The consequence of the application of Section 196 was that if the mandatory condition of approval of the federal or provincial government concerned was not obtained, then the entire proceedings would become without jurisdiction or coram non judice - "not before a judge”.

The federal cabinet may authorise the interior secretary under Section 196 to severally file prosecution or complaint on behalf of the federal government in respect of any of the offences mentioned in Section 196.

An official claimed that one of the reasons behind the move was a Supreme Court ruling in 2016 in which it had stated that the prime minister in capacity of the chief executive of the country executes policy decisions but does not take them by himself without consulting and obtaining approval from the cabinet.

Due to the judgment, he said, each and every decision, even those of the administrative nature is being sent to the cabinet for approval, which in fact is delegation of power and not any amendment to the CrPC.

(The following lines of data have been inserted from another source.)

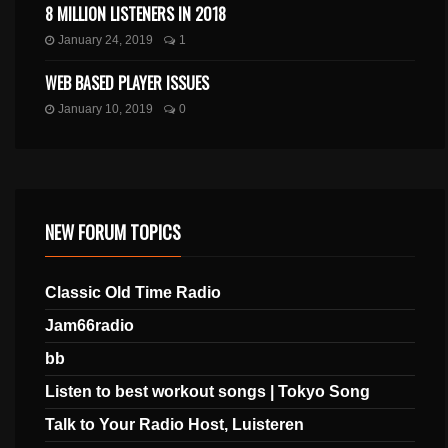
8 MILLION LISTENERS IN 2018
January 24, 2019
1
WEB BASED PLAYER ISSUES
January 10, 2019
0
NEW FORUM TOPICS
Classic Old Time Radio
Jam66radio
bb
Listen to best workout songs | Tokyo Song
Talk to Your Radio Host, Luisteren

The Supreme Court had ruled that the federal government was defined as prime minister and the federal cabinet and, therefore, decisions taken by ministries or cabinet committees were considered recommendatory only and have to be approved by the full cabinet chaired by the prime minister to become government policies.

In October, following the registration of a sedition case against former Prime Minister Nawaz Sharif and top Pakistan Muslim League-Nawaz (PML-N) leaders including Azad Jammu and Kashmir Prime Minister Raja Farooq Haider, the federal government had to distance itself from the it.

Later the prime minister expressed his strong displeasure over the development. It transpired later that the Lahore police had registered the case under sedition and other serious charges against Sharif, his daughter Maryam Nawaz and 41 other senior leaders of the party, on the complaint of a citizen, Badar Rasheed, for delivering hate speeches against the state and its institutions.